Tighten CPython parity for str format spec, %-format, and str() constructor by changjoon-park · Pull Request #7769 · RustPython/RustPython

@changjoon-park

…ructor

Five related CPython parity gaps in `str` formatting and construction:

1. **`str(bytes, errors=...)` triggers decode mode.** Previously, only
   `encoding=` triggered decode; passing only `errors=` fell back to
   `repr()`. CPython's behavior: presence of `encoding` OR `errors`
   triggers decode mode (default UTF-8 when only `errors` is given).

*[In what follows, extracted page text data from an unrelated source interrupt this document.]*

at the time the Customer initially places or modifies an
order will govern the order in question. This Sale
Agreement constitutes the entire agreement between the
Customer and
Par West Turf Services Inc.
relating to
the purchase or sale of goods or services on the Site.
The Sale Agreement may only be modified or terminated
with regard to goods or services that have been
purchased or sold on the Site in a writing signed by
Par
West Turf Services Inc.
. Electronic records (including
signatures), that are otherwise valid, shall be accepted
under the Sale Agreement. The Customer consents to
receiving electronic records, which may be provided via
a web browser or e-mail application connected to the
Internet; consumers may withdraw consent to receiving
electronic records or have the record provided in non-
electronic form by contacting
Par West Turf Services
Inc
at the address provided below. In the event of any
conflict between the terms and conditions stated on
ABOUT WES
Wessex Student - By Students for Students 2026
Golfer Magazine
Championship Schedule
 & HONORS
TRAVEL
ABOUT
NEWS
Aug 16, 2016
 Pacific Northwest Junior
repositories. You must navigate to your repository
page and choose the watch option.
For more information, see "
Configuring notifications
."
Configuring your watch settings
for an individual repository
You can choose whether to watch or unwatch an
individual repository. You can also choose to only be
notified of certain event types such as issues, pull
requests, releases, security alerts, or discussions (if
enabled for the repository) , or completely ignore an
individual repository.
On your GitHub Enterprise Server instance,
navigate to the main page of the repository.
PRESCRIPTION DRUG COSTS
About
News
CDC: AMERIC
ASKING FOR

2. **`'{...}'.format() IndexError wording.** Generic Rust "tuple index
   out of range" replaced with CPython's "Replacement index N out of
   range for positional args tuple".

3. **`{0:3.2s}.format('abc')` → 'ab '.** String format spec applied
   precision after width padding; CPython truncates BEFORE padding.
   Reorder the operations.

4. **`%x` / `%o` / `%X` / `%c` accept `__index__` objects.** Previously
   only `PyInt` downcast was attempted. Mirror CPython's
   PyNumber_Index dispatch via `try_index_opt`.

5. **`%d` / `%u` / `%i` error wording.** "a number is required" →
   "a real number is required" (matches CPython).

Also adds `not <type>` suffix to `%c` error messages so the type is
visible in TypeError text (matches CPython structure even without
fully-qualified names).

Verified byte-identical with CPython 3.14.4 across 25+ probes covering
the format/spec/constructor combinations. Unmasks
`test_str.test_constructor_keyword_args` and
`test_str.test_constructor_defaults`. test_str/test_bytes/test_format/
test_codecs/test_io/test_unicode_identifiers — 1,429 tests pass, 0
regressions. All 188 `extra_tests/snippets/*.py` pass under the CI
feature set.

`test_str.test_format` and `test_str.test_formatting` markers retained:
`test_format` still trips on `'{0:08s}'.format('result')` (numeric
zero-pad treated as fill+left-align by CPython for str type — separate
format-spec parser concern). `test_formatting` still trips on
`%c` error message expecting fully qualified `module.qualname` (RP
returns bare class name — separate broader concern).